▶ TASK DESCRIPTION: Omit the pictures while printing every entry below exactly as given.
____ RECORDS FOR THE EXERCISE
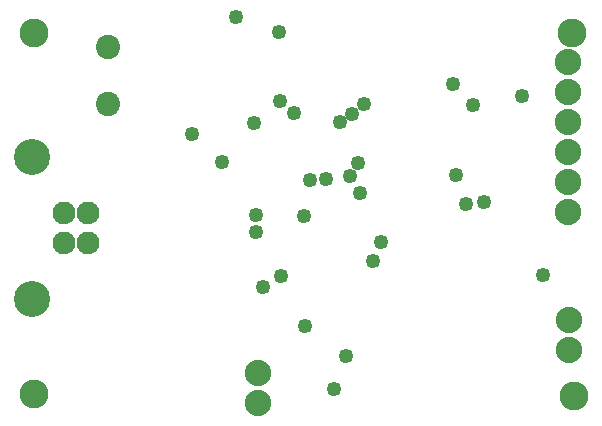
<source format=gbs>
G04 MADE WITH FRITZING*
G04 WWW.FRITZING.ORG*
G04 DOUBLE SIDED*
G04 HOLES PLATED*
G04 CONTOUR ON CENTER OF CONTOUR VECTOR*
%ASAXBY*%
%FSLAX23Y23*%
%MOIN*%
%OFA0B0*%
%SFA1.0B1.0*%
%ADD10C,0.076000*%
%ADD11C,0.120000*%
%ADD12C,0.080925*%
%ADD13C,0.080866*%
%ADD14C,0.088000*%
%ADD15C,0.096614*%
%ADD16C,0.049370*%
%LNMASK0*%
G90*
G70*
G54D10*
X283Y592D03*
X283Y690D03*
X205Y690D03*
X205Y592D03*
G54D11*
X98Y404D03*
X98Y878D03*
G54D12*
X349Y1246D03*
G54D13*
X349Y1053D03*
G54D14*
X1888Y235D03*
X1888Y335D03*
X1885Y1193D03*
X1885Y1093D03*
X1885Y993D03*
X1885Y893D03*
X1885Y793D03*
X1885Y693D03*
G54D15*
X1902Y81D03*
X104Y88D03*
X1896Y1292D03*
X102Y1291D03*
G54D16*
X845Y628D03*
X845Y683D03*
X928Y482D03*
X868Y445D03*
X1542Y722D03*
X1799Y485D03*
X1142Y213D03*
X1102Y106D03*
X1024Y800D03*
X1077Y805D03*
X729Y861D03*
X630Y955D03*
X919Y1294D03*
X1731Y1082D03*
X778Y1343D03*
X1501Y1121D03*
X1122Y995D03*
X1162Y1021D03*
X1205Y1054D03*
X971Y1025D03*
X1182Y857D03*
X836Y992D03*
X1003Y680D03*
X1006Y316D03*
X1191Y757D03*
X1511Y819D03*
X1158Y813D03*
X1603Y727D03*
X1261Y594D03*
X922Y1065D03*
X1566Y1050D03*
X1232Y531D03*
G54D14*
X849Y159D03*
X849Y59D03*
G04 End of Mask0*
M02*
</source>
________
▶ ANSWER SECTION:
<source format=gbs>
G04 MADE WITH FRITZING*
G04 WWW.FRITZING.ORG*
G04 DOUBLE SIDED*
G04 HOLES PLATED*
G04 CONTOUR ON CENTER OF CONTOUR VECTOR*
%ASAXBY*%
%FSLAX23Y23*%
%MOIN*%
%OFA0B0*%
%SFA1.0B1.0*%
%ADD10C,0.076000*%
%ADD11C,0.120000*%
%ADD12C,0.080925*%
%ADD13C,0.080866*%
%ADD14C,0.088000*%
%ADD15C,0.096614*%
%ADD16C,0.049370*%
%LNMASK0*%
G90*
G70*
G54D10*
X283Y592D03*
X283Y690D03*
X205Y690D03*
X205Y592D03*
G54D11*
X98Y404D03*
X98Y878D03*
G54D12*
X349Y1246D03*
G54D13*
X349Y1053D03*
G54D14*
X1888Y235D03*
X1888Y335D03*
X1885Y1193D03*
X1885Y1093D03*
X1885Y993D03*
X1885Y893D03*
X1885Y793D03*
X1885Y693D03*
G54D15*
X1902Y81D03*
X104Y88D03*
X1896Y1292D03*
X102Y1291D03*
G54D16*
X845Y628D03*
X845Y683D03*
X928Y482D03*
X868Y445D03*
X1542Y722D03*
X1799Y485D03*
X1142Y213D03*
X1102Y106D03*
X1024Y800D03*
X1077Y805D03*
X729Y861D03*
X630Y955D03*
X919Y1294D03*
X1731Y1082D03*
X778Y1343D03*
X1501Y1121D03*
X1122Y995D03*
X1162Y1021D03*
X1205Y1054D03*
X971Y1025D03*
X1182Y857D03*
X836Y992D03*
X1003Y680D03*
X1006Y316D03*
X1191Y757D03*
X1511Y819D03*
X1158Y813D03*
X1603Y727D03*
X1261Y594D03*
X922Y1065D03*
X1566Y1050D03*
X1232Y531D03*
G54D14*
X849Y159D03*
X849Y59D03*
G04 End of Mask0*
M02*
</source>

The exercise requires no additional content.